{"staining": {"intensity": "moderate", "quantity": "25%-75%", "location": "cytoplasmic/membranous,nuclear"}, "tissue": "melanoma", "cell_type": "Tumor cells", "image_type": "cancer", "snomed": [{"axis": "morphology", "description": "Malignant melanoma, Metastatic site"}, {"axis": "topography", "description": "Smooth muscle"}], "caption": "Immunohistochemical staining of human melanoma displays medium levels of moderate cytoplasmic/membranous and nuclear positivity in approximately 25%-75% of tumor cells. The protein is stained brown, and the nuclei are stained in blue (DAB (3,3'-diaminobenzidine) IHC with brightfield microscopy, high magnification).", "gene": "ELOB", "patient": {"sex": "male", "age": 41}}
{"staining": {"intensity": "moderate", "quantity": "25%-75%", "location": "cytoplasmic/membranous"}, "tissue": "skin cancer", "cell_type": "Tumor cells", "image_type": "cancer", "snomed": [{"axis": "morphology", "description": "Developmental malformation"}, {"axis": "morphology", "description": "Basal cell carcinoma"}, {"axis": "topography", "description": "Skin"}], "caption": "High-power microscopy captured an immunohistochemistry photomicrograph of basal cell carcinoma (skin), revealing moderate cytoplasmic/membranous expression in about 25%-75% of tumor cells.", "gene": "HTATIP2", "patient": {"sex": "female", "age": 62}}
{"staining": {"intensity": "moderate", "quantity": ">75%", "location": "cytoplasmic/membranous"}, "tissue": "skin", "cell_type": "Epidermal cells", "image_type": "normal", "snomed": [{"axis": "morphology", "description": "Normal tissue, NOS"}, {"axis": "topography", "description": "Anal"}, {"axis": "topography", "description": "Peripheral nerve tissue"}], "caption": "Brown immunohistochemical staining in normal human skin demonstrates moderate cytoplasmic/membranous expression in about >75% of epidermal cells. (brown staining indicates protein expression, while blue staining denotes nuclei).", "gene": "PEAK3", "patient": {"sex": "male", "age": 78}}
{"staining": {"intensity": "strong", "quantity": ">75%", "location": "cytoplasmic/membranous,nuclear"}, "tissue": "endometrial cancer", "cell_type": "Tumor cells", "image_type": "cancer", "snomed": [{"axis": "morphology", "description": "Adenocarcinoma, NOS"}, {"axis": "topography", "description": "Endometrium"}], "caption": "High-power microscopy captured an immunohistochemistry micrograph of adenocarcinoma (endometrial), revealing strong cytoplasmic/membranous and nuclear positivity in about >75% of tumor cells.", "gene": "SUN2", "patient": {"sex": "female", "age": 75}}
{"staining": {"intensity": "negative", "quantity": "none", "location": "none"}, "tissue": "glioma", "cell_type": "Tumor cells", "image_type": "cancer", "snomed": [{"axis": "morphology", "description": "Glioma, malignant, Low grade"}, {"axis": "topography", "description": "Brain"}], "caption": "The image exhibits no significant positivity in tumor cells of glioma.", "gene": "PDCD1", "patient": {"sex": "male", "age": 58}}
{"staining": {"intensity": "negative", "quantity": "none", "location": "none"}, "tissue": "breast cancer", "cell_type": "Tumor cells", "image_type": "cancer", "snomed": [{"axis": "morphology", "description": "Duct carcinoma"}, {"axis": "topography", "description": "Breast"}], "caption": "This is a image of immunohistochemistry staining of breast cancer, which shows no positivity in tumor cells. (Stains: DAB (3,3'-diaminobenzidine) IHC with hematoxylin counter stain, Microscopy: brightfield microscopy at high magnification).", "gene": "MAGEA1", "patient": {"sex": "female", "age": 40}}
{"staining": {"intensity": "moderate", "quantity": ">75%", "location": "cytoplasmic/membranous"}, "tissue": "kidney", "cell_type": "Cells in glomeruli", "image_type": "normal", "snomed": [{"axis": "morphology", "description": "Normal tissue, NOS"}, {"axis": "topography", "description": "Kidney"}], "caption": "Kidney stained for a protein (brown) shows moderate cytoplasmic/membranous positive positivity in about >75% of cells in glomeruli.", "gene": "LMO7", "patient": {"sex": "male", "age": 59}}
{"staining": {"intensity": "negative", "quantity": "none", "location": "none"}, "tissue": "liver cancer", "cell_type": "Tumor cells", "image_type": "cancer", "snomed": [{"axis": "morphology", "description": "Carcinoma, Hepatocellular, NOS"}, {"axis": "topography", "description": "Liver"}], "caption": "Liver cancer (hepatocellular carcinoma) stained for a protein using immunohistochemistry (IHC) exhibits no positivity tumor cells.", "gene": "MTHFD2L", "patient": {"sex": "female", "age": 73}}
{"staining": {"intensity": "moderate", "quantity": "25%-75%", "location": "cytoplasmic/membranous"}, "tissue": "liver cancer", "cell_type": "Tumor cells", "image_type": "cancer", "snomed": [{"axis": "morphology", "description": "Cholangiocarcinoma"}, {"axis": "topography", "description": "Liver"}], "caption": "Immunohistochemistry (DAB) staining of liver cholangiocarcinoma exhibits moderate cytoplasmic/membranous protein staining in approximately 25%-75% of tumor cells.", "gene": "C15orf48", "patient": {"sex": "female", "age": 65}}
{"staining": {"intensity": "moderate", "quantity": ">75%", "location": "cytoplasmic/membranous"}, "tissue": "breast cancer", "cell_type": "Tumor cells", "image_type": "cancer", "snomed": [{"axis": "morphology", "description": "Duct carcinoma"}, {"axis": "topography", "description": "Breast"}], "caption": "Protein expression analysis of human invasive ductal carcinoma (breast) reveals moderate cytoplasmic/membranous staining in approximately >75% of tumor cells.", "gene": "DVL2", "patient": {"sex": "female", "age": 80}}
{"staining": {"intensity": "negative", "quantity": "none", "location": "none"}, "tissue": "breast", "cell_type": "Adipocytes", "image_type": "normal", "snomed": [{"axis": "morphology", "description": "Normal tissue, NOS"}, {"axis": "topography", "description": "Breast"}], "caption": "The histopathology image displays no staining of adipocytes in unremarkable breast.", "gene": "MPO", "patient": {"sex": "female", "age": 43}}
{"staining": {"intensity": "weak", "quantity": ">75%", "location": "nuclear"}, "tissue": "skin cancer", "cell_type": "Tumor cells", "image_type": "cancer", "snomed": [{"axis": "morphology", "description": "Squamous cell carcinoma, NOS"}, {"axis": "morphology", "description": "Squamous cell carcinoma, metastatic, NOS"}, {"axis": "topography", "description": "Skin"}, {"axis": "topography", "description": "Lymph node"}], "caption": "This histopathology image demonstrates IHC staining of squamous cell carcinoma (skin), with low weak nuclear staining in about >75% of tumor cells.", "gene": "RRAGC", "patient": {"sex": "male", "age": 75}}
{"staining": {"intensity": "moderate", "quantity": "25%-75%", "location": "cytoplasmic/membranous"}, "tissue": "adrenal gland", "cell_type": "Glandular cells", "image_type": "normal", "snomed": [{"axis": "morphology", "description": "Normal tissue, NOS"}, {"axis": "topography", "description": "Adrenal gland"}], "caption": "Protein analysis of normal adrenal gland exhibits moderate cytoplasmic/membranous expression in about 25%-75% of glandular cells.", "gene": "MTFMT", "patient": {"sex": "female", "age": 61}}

☆ ☆ ☆ ☆ ☆ ☆ ☆

**ASSIGNMENT:** Return all of the entries word for word.

**WRITTEN SOLUTION:**
{"staining": {"intensity": "moderate", "quantity": "25%-75%", "location": "cytoplasmic/membranous,nuclear"}, "tissue": "melanoma", "cell_type": "Tumor cells", "image_type": "cancer", "snomed": [{"axis": "morphology", "description": "Malignant melanoma, Metastatic site"}, {"axis": "topography", "description": "Smooth muscle"}], "caption": "Immunohistochemical staining of human melanoma displays medium levels of moderate cytoplasmic/membranous and nuclear positivity in approximately 25%-75% of tumor cells. The protein is stained brown, and the nuclei are stained in blue (DAB (3,3'-diaminobenzidine) IHC with brightfield microscopy, high magnification).", "gene": "ELOB", "patient": {"sex": "male", "age": 41}}
{"staining": {"intensity": "moderate", "quantity": "25%-75%", "location": "cytoplasmic/membranous"}, "tissue": "skin cancer", "cell_type": "Tumor cells", "image_type": "cancer", "snomed": [{"axis": "morphology", "description": "Developmental malformation"}, {"axis": "morphology", "description": "Basal cell carcinoma"}, {"axis": "topography", "description": "Skin"}], "caption": "High-power microscopy captured an immunohistochemistry photomicrograph of basal cell carcinoma (skin), revealing moderate cytoplasmic/membranous expression in about 25%-75% of tumor cells.", "gene": "HTATIP2", "patient": {"sex": "female", "age": 62}}
{"staining": {"intensity": "moderate", "quantity": ">75%", "location": "cytoplasmic/membranous"}, "tissue": "skin", "cell_type": "Epidermal cells", "image_type": "normal", "snomed": [{"axis": "morphology", "description": "Normal tissue, NOS"}, {"axis": "topography", "description": "Anal"}, {"axis": "topography", "description": "Peripheral nerve tissue"}], "caption": "Brown immunohistochemical staining in normal human skin demonstrates moderate cytoplasmic/membranous expression in about >75% of epidermal cells. (brown staining indicates protein expression, while blue staining denotes nuclei).", "gene": "PEAK3", "patient": {"sex": "male", "age": 78}}
{"staining": {"intensity": "strong", "quantity": ">75%", "location": "cytoplasmic/membranous,nuclear"}, "tissue": "endometrial cancer", "cell_type": "Tumor cells", "image_type": "cancer", "snomed": [{"axis": "morphology", "description": "Adenocarcinoma, NOS"}, {"axis": "topography", "description": "Endometrium"}], "caption": "High-power microscopy captured an immunohistochemistry micrograph of adenocarcinoma (endometrial), revealing strong cytoplasmic/membranous and nuclear positivity in about >75% of tumor cells.", "gene": "SUN2", "patient": {"sex": "female", "age": 75}}
{"staining": {"intensity": "negative", "quantity": "none", "location": "none"}, "tissue": "glioma", "cell_type": "Tumor cells", "image_type": "cancer", "snomed": [{"axis": "morphology", "description": "Glioma, malignant, Low grade"}, {"axis": "topography", "description": "Brain"}], "caption": "The image exhibits no significant positivity in tumor cells of glioma.", "gene": "PDCD1", "patient": {"sex": "male", "age": 58}}
{"staining": {"intensity": "negative", "quantity": "none", "location": "none"}, "tissue": "breast cancer", "cell_type": "Tumor cells", "image_type": "cancer", "snomed": [{"axis": "morphology", "description": "Duct carcinoma"}, {"axis": "topography", "description": "Breast"}], "caption": "This is a image of immunohistochemistry staining of breast cancer, which shows no positivity in tumor cells. (Stains: DAB (3,3'-diaminobenzidine) IHC with hematoxylin counter stain, Microscopy: brightfield microscopy at high magnification).", "gene": "MAGEA1", "patient": {"sex": "female", "age": 40}}
{"staining": {"intensity": "moderate", "quantity": ">75%", "location": "cytoplasmic/membranous"}, "tissue": "kidney", "cell_type": "Cells in glomeruli", "image_type": "normal", "snomed": [{"axis": "morphology", "description": "Normal tissue, NOS"}, {"axis": "topography", "description": "Kidney"}], "caption": "Kidney stained for a protein (brown) shows moderate cytoplasmic/membranous positive positivity in about >75% of cells in glomeruli.", "gene": "LMO7", "patient": {"sex": "male", "age": 59}}
{"staining": {"intensity": "negative", "quantity": "none", "location": "none"}, "tissue": "liver cancer", "cell_type": "Tumor cells", "image_type": "cancer", "snomed": [{"axis": "morphology", "description": "Carcinoma, Hepatocellular, NOS"}, {"axis": "topography", "description": "Liver"}], "caption": "Liver cancer (hepatocellular carcinoma) stained for a protein using immunohistochemistry (IHC) exhibits no positivity tumor cells.", "gene": "MTHFD2L", "patient": {"sex": "female", "age": 73}}
{"staining": {"intensity": "moderate", "quantity": "25%-75%", "location": "cytoplasmic/membranous"}, "tissue": "liver cancer", "cell_type": "Tumor cells", "image_type": "cancer", "snomed": [{"axis": "morphology", "description": "Cholangiocarcinoma"}, {"axis": "topography", "description": "Liver"}], "caption": "Immunohistochemistry (DAB) staining of liver cholangiocarcinoma exhibits moderate cytoplasmic/membranous protein staining in approximately 25%-75% of tumor cells.", "gene": "C15orf48", "patient": {"sex": "female", "age": 65}}
{"staining": {"intensity": "moderate", "quantity": ">75%", "location": "cytoplasmic/membranous"}, "tissue": "breast cancer", "cell_type": "Tumor cells", "image_type": "cancer", "snomed": [{"axis": "morphology", "description": "Duct carcinoma"}, {"axis": "topography", "description": "Breast"}], "caption": "Protein expression analysis of human invasive ductal carcinoma (breast) reveals moderate cytoplasmic/membranous staining in approximately >75% of tumor cells.", "gene": "DVL2", "patient": {"sex": "female", "age": 80}}
{"staining": {"intensity": "negative", "quantity": "none", "location": "none"}, "tissue": "breast", "cell_type": "Adipocytes", "image_type": "normal", "snomed": [{"axis": "morphology", "description": "Normal tissue, NOS"}, {"axis": "topography", "description": "Breast"}], "caption": "The histopathology image displays no staining of adipocytes in unremarkable breast.", "gene": "MPO", "patient": {"sex": "female", "age": 43}}
{"staining": {"intensity": "weak", "quantity": ">75%", "location": "nuclear"}, "tissue": "skin cancer", "cell_type": "Tumor cells", "image_type": "cancer", "snomed": [{"axis": "morphology", "description": "Squamous cell carcinoma, NOS"}, {"axis": "morphology", "description": "Squamous cell carcinoma, metastatic, NOS"}, {"axis": "topography", "description": "Skin"}, {"axis": "topography", "description": "Lymph node"}], "caption": "This histopathology image demonstrates IHC staining of squamous cell carcinoma (skin), with low weak nuclear staining in about >75% of tumor cells.", "gene": "RRAGC", "patient": {"sex": "male", "age": 75}}
{"staining": {"intensity": "moderate", "quantity": "25%-75%", "location": "cytoplasmic/membranous"}, "tissue": "adrenal gland", "cell_type": "Glandular cells", "image_type": "normal", "snomed": [{"axis": "morphology", "description": "Normal tissue, NOS"}, {"axis": "topography", "description": "Adrenal gland"}], "caption": "Protein analysis of normal adrenal gland exhibits moderate cytoplasmic/membranous expression in about 25%-75% of glandular cells.", "gene": "MTFMT", "patient": {"sex": "female", "age": 61}}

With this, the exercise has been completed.